▶ **Work request**
Could you restate the data word for word and drop the pictures?

▶ **Collection entries**
==================================================
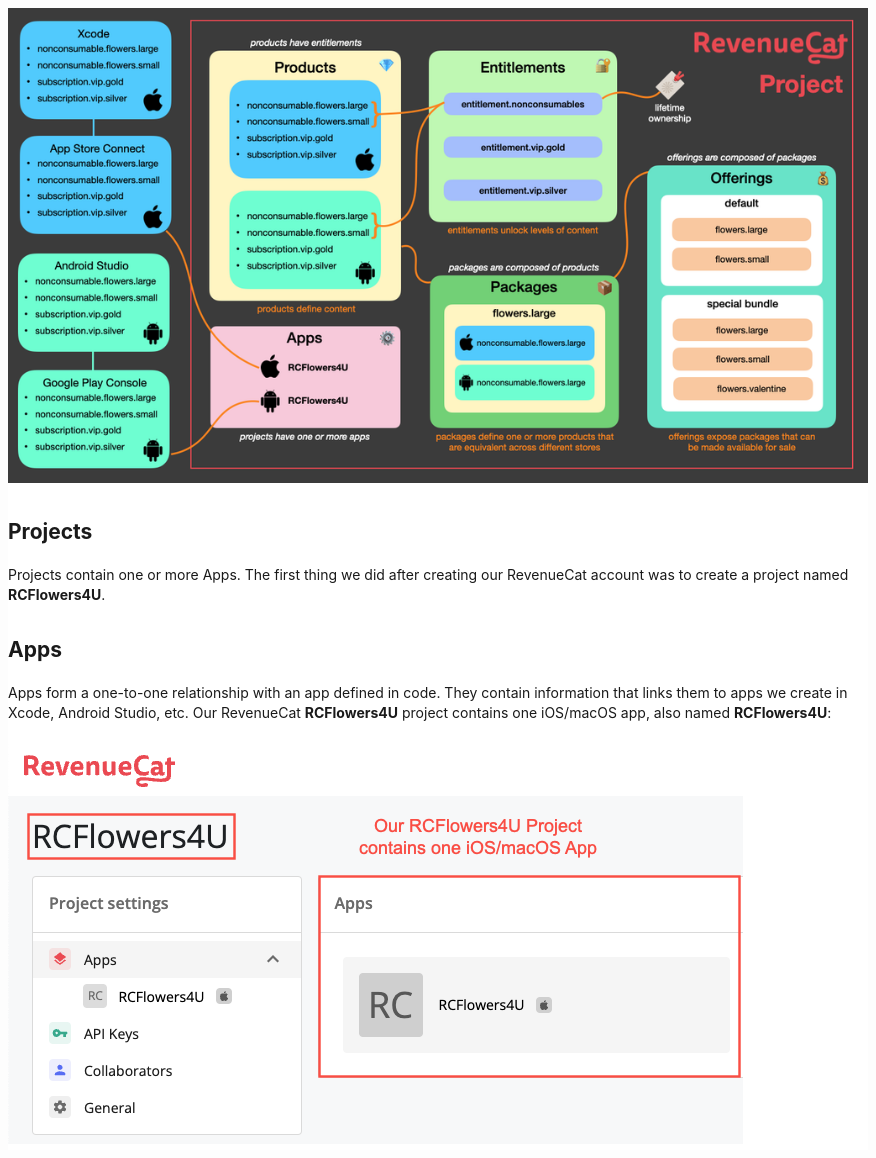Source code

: ![](./readme-assets/rc39.png)

## Projects
Projects contain one or more Apps. The first thing we did after creating our RevenueCat account was to create a project named **RCFlowers4U**.

## Apps
Apps form a one-to-one relationship with an app defined in code. They contain information that links them to apps we create in Xcode, Android Studio, etc. Our RevenueCat **RCFlowers4U** project contains one iOS/macOS app, also named **RCFlowers4U**:

![](./readme-assets/rc40.png)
==================================================
▶ **Result of this task**
Source code

: ![](./readme-assets/rc39.png)

## Projects
Projects contain one or more Apps. The first thing we did after creating our RevenueCat account was to create a project named **RCFlowers4U**.

## Apps
Apps form a one-to-one relationship with an app defined in code. They contain information that links them to apps we create in Xcode, Android Studio, etc. Our RevenueCat **RCFlowers4U** project contains one iOS/macOS app, also named **RCFlowers4U**:

![](./readme-assets/rc40.png)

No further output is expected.